* **ИЗУЧАЕМЫЙ ТЕКСТ**
Можно сколько угодно этим возмущаться, но для рядового читателя, даже вполне доброжелательного, в соавторстве видится нечто легкомысленное, даже эстрадное: Нечаев и Бунчиков, Миров и Новицкий, Штепсель и Тарапунька и т. д. – вплоть до Новых русских бабок, чьи фамилии запоминать вообще не обязательно. И как возвеличить одного из соавторов, не поднимая другого? И как прославлять обоих, если не известно, кто в этой упряжке коренник, а кто пристегнут сбоку? Вот и получилось, что фантастическую популярность, по праву причитающуюся авторам, унес в дырявых карманах везучий герой, предоставив Ильфу и Петрову на досуге выяснять, кто из них по отдельности чего стоит.
Как я уже упомянул, историю Великого комбинатора бранили с двух сторон: сперва за клевету на советскую власть, потом за примиренчество с советской властью. Думаю, в обоих случаях критики были не правы. Ильф и Петров не были ни антисоветчиками, ни «советчиками» – они были просто очень талантливыми, очень наблюдательными, очень остроумными людьми.
В годы, когда писалась дилогия о Бендере, «великая иллюзия», как называют нынче на Западе коммунистическую идею, владела миллионами умов – в том числе, умами выдающихся деятелей культуры. То, что нам абсолютно понятно сегодня, тогда выглядело не только сомнительно, но и вообще недостоверно. В смутные времена – а то время было предельно смутным! – истинную суть явлений разглядеть почти невозможно. Да, Бунин и Горький в своей публицистике правдиво и жестко описали начало российской трагедии, не пощадив большевистскую верхушку. Но ведь тот же Горький впоследствии вернулся в Советский Союз. И не только он – Алексей Толстой, Куприн, Цветаева. Маяковский, Есенин, Бабель, Пастернак, Эренбург, Кольцов выезжали за рубеж и возвращались, порой навстречу собственной гибели. Почему? Не видели, что творится в стране? Видели, конечно. Но вера в идею была сильнее сомнений. Так стоит ли удивляться, что Ильф и Петров, двое молодых людей, воспринимали коммунистическую теорию как фундаментальную истину, а весь идиотизм окружающей реальности – как нелепые преграды на правильном пути?
К тому же думающим людям в ту пору было, с чем сравнивать жизнь в Советском Союзе. Это теперь по закону маятника «красных» модно рисовать изуверами, а «белых» героями и мучениками. Но любая война, гражданская тем более, не для ангелов, зверствовали по обе стороны разлома. Династия Романовых вызывала в те годы презрение и ненависть не только у большевиков – буквально вся страна требовала казни «Николая Кровавого» еще у Временного правительства. К чему привела страну монархия, видели все, а вот чем кончится большевистское владычество, было далеко не ясно. Идеи свободы, равенства и братства кружили головы не одним студентам да гимназистам – даже самые умные люди России надеялись, что мудрое учение Маркса выведет страну из многовековой провинциальности.

* **ИЗВЛЕЧЁННЫЕ ЗАПИСИ**
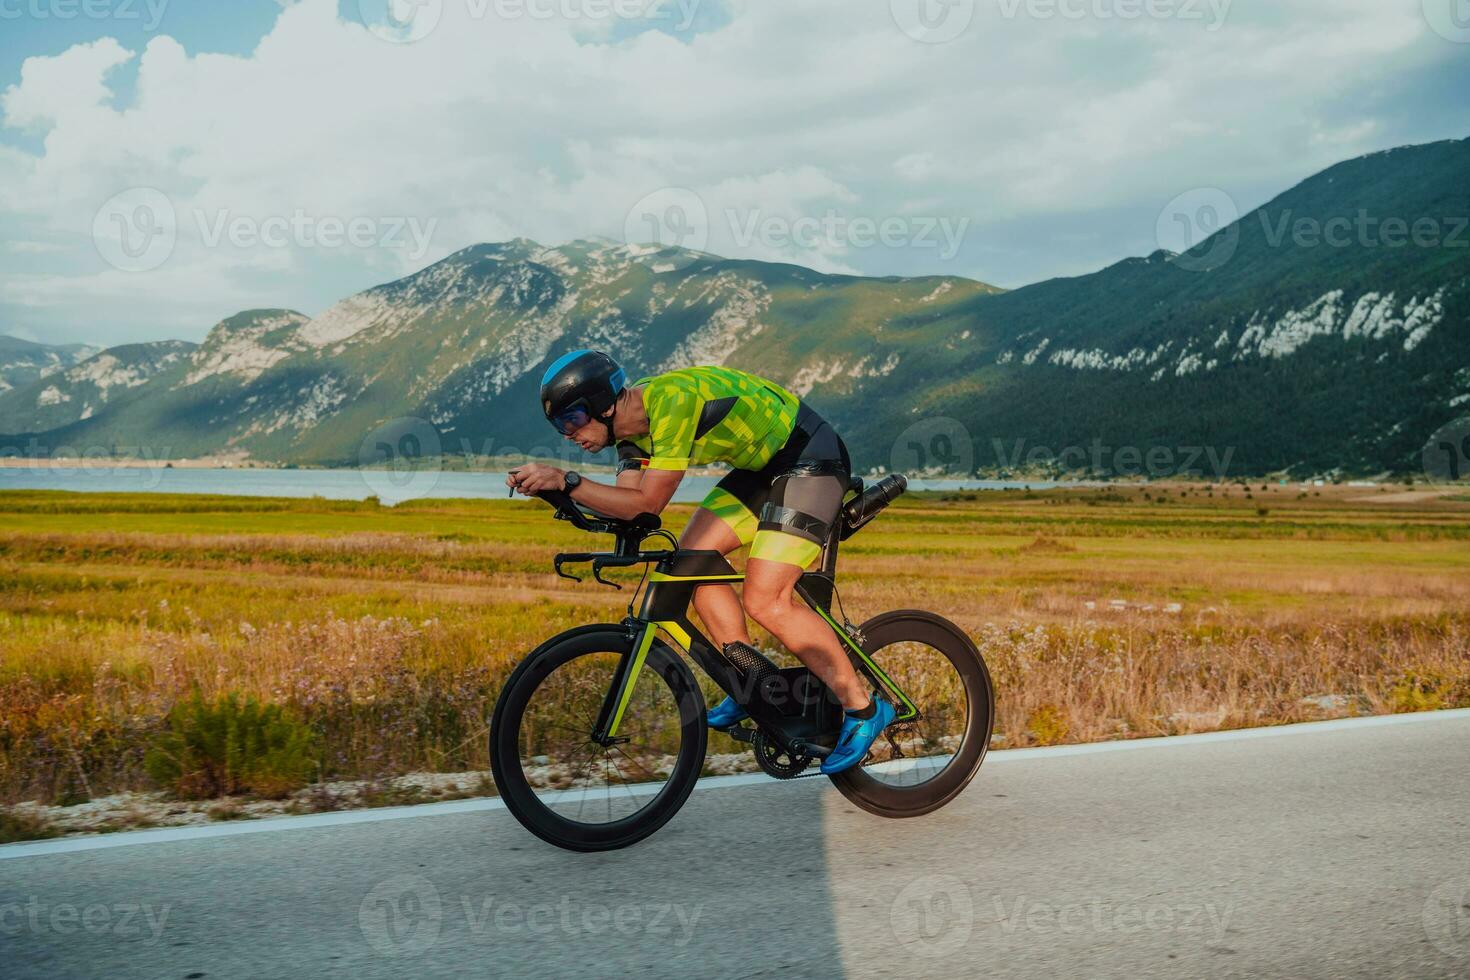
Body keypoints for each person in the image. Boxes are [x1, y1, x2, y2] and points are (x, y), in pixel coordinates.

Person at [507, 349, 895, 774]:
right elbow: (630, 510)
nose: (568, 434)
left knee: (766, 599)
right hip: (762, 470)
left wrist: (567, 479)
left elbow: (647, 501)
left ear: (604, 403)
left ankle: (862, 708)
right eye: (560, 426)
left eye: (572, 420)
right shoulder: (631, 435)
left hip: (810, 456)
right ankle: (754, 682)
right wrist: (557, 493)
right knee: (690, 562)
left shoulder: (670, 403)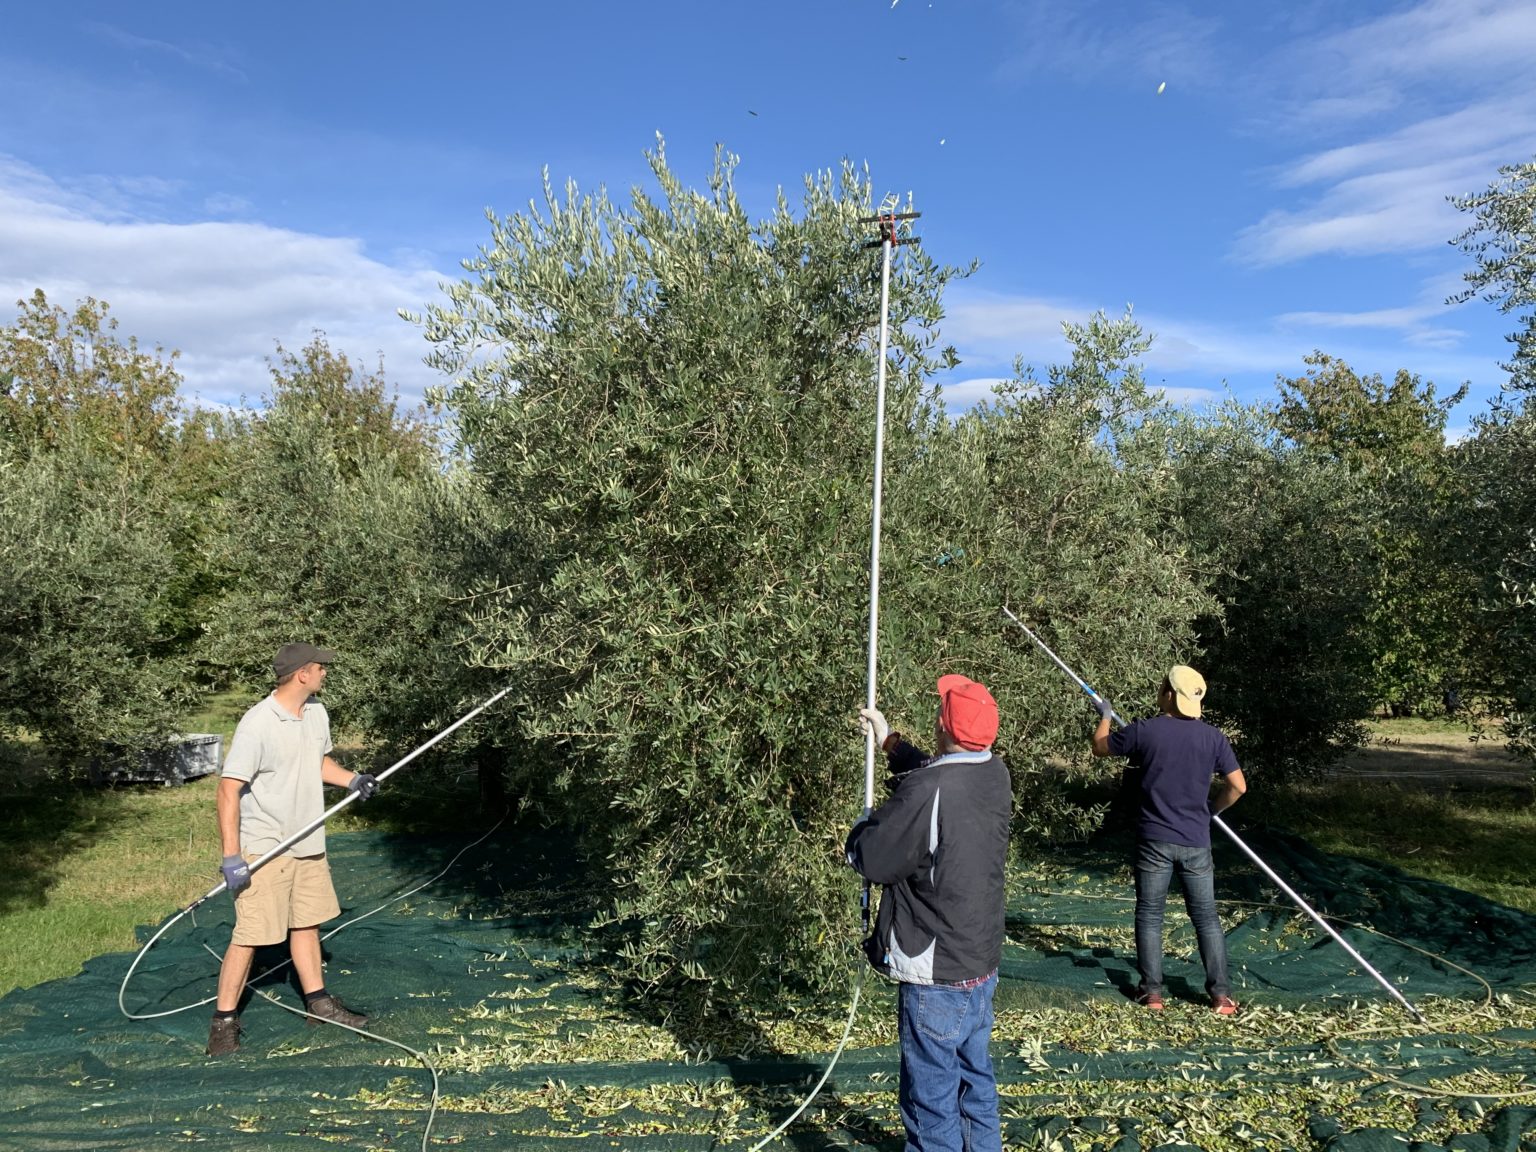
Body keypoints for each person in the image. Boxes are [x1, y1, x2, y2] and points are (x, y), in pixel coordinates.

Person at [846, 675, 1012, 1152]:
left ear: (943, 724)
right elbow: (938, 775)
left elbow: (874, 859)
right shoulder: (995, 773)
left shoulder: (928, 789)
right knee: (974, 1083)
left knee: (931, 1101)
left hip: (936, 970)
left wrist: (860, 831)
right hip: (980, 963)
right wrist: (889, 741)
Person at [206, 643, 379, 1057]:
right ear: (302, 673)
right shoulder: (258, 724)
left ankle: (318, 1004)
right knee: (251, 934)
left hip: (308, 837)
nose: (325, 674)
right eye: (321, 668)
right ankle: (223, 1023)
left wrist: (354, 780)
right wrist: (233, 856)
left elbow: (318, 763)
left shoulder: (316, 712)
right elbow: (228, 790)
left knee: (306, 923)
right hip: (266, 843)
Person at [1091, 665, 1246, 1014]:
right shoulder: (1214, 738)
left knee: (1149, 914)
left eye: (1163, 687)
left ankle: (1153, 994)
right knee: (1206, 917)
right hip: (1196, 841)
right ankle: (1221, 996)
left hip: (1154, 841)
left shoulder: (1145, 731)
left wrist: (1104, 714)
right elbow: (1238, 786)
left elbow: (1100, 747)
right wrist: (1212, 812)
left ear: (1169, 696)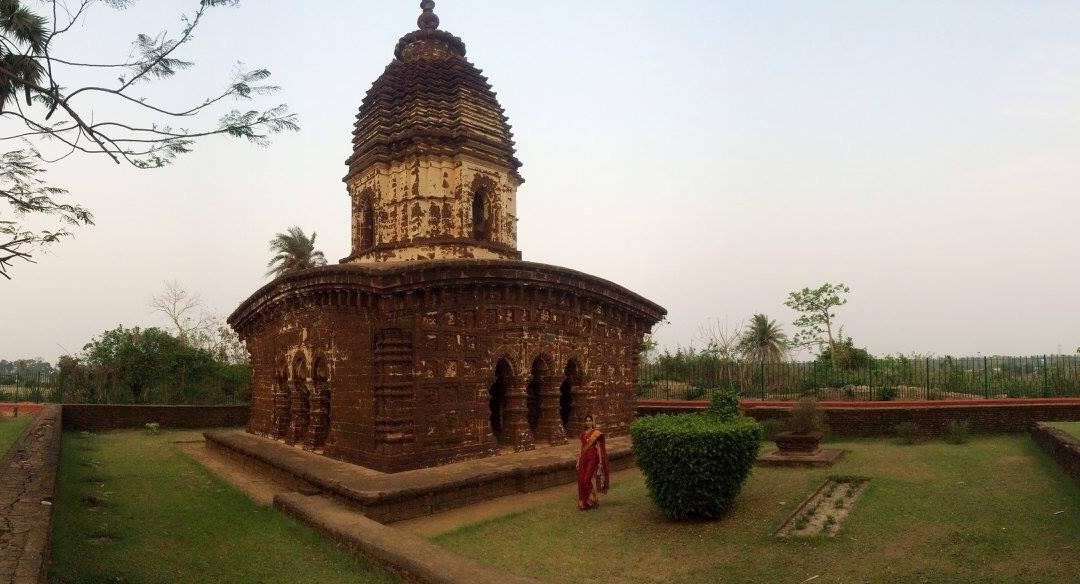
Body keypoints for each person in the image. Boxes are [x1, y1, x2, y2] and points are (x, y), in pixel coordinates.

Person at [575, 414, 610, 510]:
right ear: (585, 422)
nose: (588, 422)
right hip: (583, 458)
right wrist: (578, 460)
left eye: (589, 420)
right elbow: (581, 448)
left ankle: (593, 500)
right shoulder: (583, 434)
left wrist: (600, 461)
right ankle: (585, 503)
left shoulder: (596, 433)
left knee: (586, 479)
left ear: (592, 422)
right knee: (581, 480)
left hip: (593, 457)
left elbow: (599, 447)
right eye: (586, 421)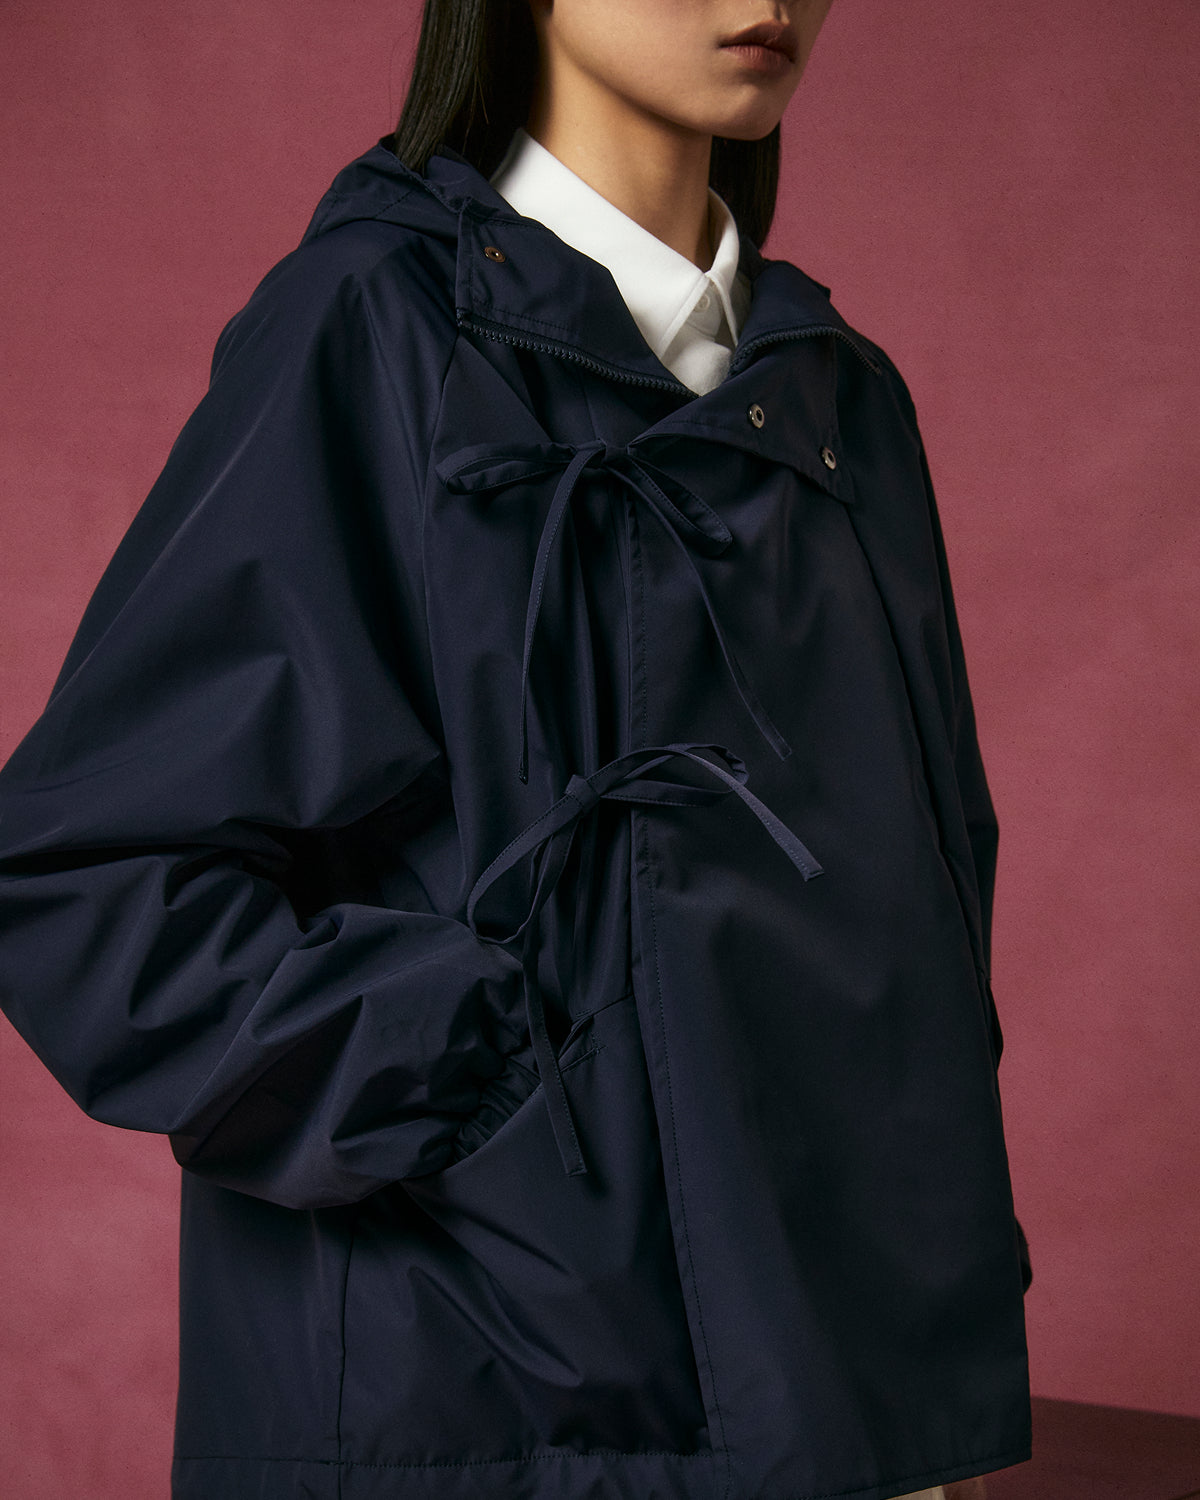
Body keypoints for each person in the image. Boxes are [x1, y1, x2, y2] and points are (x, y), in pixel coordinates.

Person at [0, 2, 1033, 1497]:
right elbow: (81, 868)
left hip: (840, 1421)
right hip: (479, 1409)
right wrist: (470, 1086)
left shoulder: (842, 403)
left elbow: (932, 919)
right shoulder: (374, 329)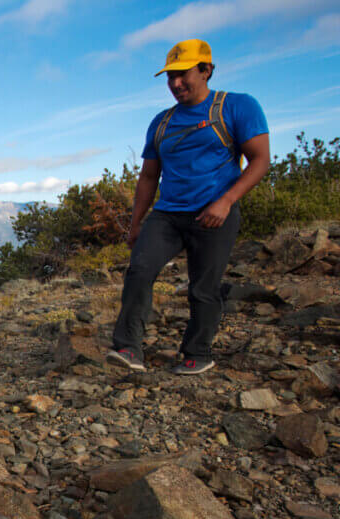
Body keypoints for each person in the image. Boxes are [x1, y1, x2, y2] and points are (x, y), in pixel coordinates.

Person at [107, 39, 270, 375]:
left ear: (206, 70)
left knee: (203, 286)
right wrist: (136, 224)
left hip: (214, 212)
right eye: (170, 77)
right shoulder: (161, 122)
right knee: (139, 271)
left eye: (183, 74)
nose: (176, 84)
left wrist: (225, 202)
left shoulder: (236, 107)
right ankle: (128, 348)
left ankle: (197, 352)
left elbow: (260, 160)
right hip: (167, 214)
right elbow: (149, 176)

* **ЗАДАНИЯ**
A: Перепишите фрагмент текста об Ильфе и Петрове, который начинается словами «Как я уже упомянул, историю» и заканчивается словами «очень остроумными людьми.», заменив «критики» на «рецензенты».
B: Напишите продолжение текста об Ильфе и Петрове, начав сразу после его последнего предложения.

* **РЕЗУЛЬТАТЫ ВЫПОЛНЕНИЯ**
A:
Как я уже упомянул, историю Великого комбинатора бранили с двух сторон: сперва за клевету на советскую власть, потом за примиренчество с советской властью. Думаю, в обоих случаях рецензенты были не правы. Ильф и Петров не были ни антисоветчиками, ни «советчиками» – они были просто очень талантливыми, очень наблюдательными, очень остроумными людьми.

B:
Словом, зачислять Ильфа и Петрова в разряд как диссидентов, так и апологетов нет оснований. Скорей всего, они были нормальными советскими людьми, чем—то вроде своих православных соотечественников, которые в Бога верят, но в церковь не ходят, Рождество и Пасху отмечают домашним застольем, а про попов с удовольствием рассказывают похабные анекдоты. Люди как люди. Большая политика не оставила в их творчестве никаких заметных следов.
А вот в большую литературу они вошли несомненно. Почему? Только ли уникальное остроумие, точное видение житейских типов и объемность образов вознесли их, говоря современным языком, на верхние строчки литературных хит—парадов?
Наверное, не только. Завидное долголетие плутовской дилогии обеспечило еще одно обстоятельство. Книги, писавшиеся как сатирические, во многом оказались пророческими.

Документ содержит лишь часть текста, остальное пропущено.